Things are starting to get better.  Joel just started ABA (behavioral therapy) last week and we now have an awesome support team.  We have been doing parent training with the best of the best since June.  It has forced me to face the Autism, which was hard at first, then good.  That's how I was able to write my last post.  But now that the ten-plus-hours a week of ABA has started, and at least one of the therapists is a counseling intern (both of Joel's therapists are psychotherapists), I am having to face my thoughts and feelings in a whole new way.  It's oh-so-hard, but I know it will be good in the end.  I have so much to be thankful for, and while I am going to try to process my thoughts, feelings, and emotions, I am going to choose to focus on the good.

With love and emotions,
Joel's Mom

Friday, October 26, 2012

When Your Child Can't Talk

It is pretty high up on my list of most difficult things in life.  It breaks my heart daily.  It stinks.  It is hard in so many ways.

IT is not being able to talk with my seven-year-old son.  Oh, I can talk to him.  I can talk at him.  But I can't talk with him.

Sometimes he talks to me with his eyes.  They are trying to tell me everything.  Sometimes they do.  Like when he's happy.  Or when he's sad.  Or when he is loving me.  But they can't tell me what he's thinking.  They can't tell me where it hurts or exactly what he wants.

Sometimes his lips move with no sound and it looks like he is forming words.  But try as I might, I usually can't make out a single one.  It hurts to know he is trying to tell me something and I can't understand.

Sometimes he squeals, or says "Daddy, daddy, daddy" over and over, or says "tatatatatatatatatatatata".  I wish I knew what it meant beyond being excited or upset.

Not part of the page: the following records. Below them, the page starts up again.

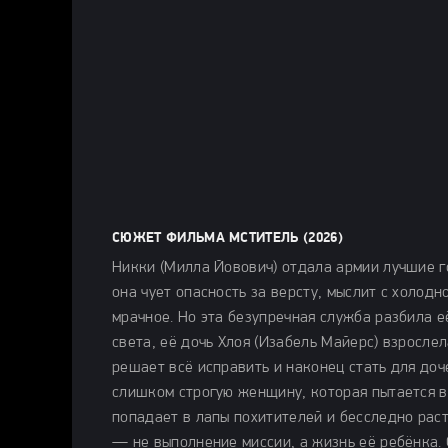
СЮЖЕТ ФИЛЬМА МСТИТЕЛЬ (2026)
Никки (Милла Йовович) отдала армии лучшие г
она чует опасность за версту, мыслит с холодн
мрачное. Но эта безупречная служба разбила 
света, её дочь Хлоя (Изабель Майерс) взрослел
решает всё исправить и наконец стать для доч
слишком строгую женщину, которая пытается вл
попадает в лапы похитителей и бесследно раст
— не выполнение миссии, а жизнь её ребёнка. 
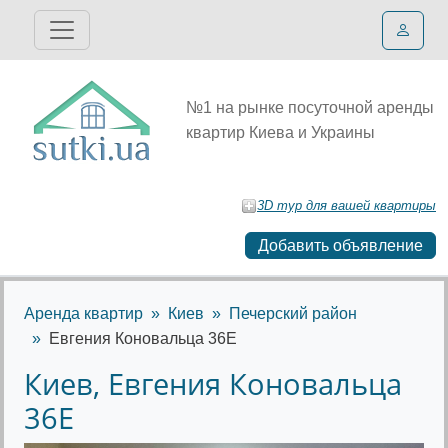
№1 на рынке посуточной аренды
квартир Киева и Украины
3D тур для вашей квартиры
Добавить объявление
Аренда квартир
Киев
Печерский район
Евгения Коновальца 36Е
Киев, Евгения Коновальца
36Е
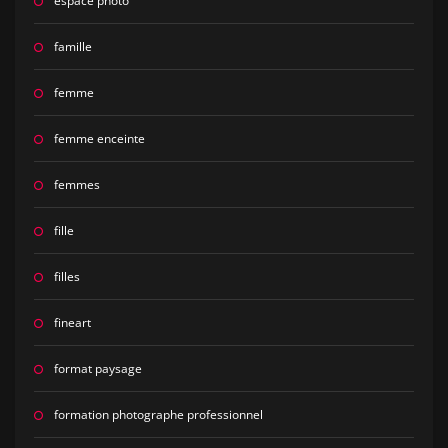
espace photo
famille
femme
femme enceinte
femmes
fille
filles
fineart
format paysage
formation photographe professionnel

Is it because he has autism?  Or because they removed the speech portion of his brain at fifteen-months-old?  Did the speech not properly re-map to the other side of his brain?  Is it because of epilepsy causing damage to his brain?  Or is it because of the benign tumors in his brain caused by Tuberous Sclerosis?  Only God knows.  Only time will tell.....or won't.

All I know is that when I look deep into his eyes and he gives me a huge toothless grin, my heart melts into a puddle.  I love this boy.  And that makes it all worth it.